To get the full effect of this story, you really have to watch the video. When I posted it to Facebook in 2016, I commented: “The mother’s reaction reinforces my long-held belief that animals matter tremendously, can legitimately be members of a family, and can represent hope and sweetness in otherwise terribly difficult situations.”
You could speculate that Kunkush mattered so much to the refugee family because they had endured extreme adversity and had to cling to any shred of hope available. You could say the same about the Jewish children’s book “Tikvah Means Hope,” by Patricia Polacco, in which a family’s cat seems to have perished in a neighborhood-destroying fire but emerges unscathed at the end, giving the family — yep, you guessed it — an added bit of hope. According to the magazine Booklist, “Tikvah” is “based on the firestorm that ravaged [Polacco’s] hometown of Oakland, California.”
Families displaced from their homes don’t mourn the loss of a toaster. They don’t stay up nights hoping that a cherished DVD player will somehow, against the odds, find its way back to them. It’s possible that, in stories like those of Kunkush and Tikvah, traumatic events don’t artificially inflate pets’ importance within a family but simply reveal how important they already were.

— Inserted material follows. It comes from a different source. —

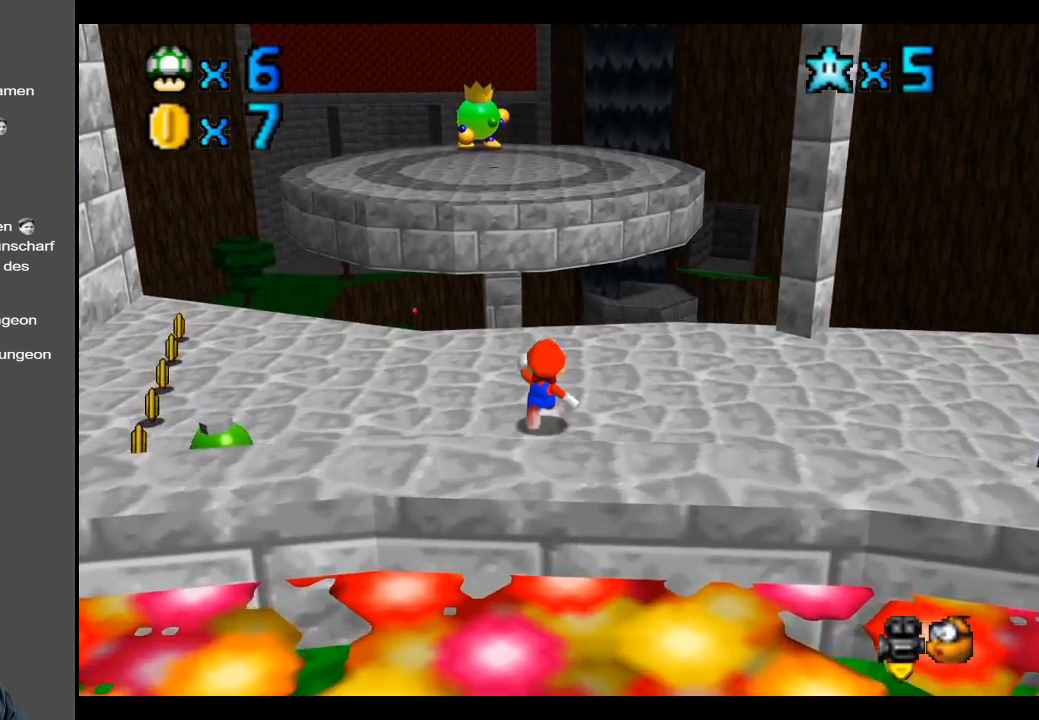
{"buttons": ["A", "L2"], "left_stick": "up", "right_stick": "center", "events": [[400, "L2", "down"], [483, "A", "down"]]}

My first pet grew up with me. When I was born, my family’s Shetland Sheepdog, Lad, was 2 years old. He died when I was 10. I didn’t know what to do, how to grieve, but I do remember that our house felt devastatingly empty after his death. For the rest of my childhood and adolescence, we never got another pet.
The two cats my wife and I have now are the first pets I’ve had as an adult. In both hard times and good ones, they’ve been a tremendous comfort to me, so much so that my wife calls them my “comfort creatures.” They snuggle between my feet when I’m napping, reading, or going to bed. They are ever-ready for affection or playtime.
Animals’ love, and the relationships we have with them, can appear relatively simple. Yet that simplicity detracts not a whit from the power that love and those bonds have to improve our lives. I can’t fully express my gratitude to our two funny, lovable cats for the joy and calm they provide me with each day. When our son, now 10 months old, came home from the hospital as a newborn, the big new chapter of our lives that was starting felt overwhelming to me. The cats gave me a sense of normalcy — they helped me understand that everything would be okay. That’s a debt that’s hard to repay with wet food and catnip toys.
In most of our close relationships, we don’t expect to outlive the loved one. The notable exception: certain family members. From my perspective, the brevity of our pets’ lives does not diminish their value or the realness of their membership in our family. Their time with us is so replete with sweetness that it may as well be a century.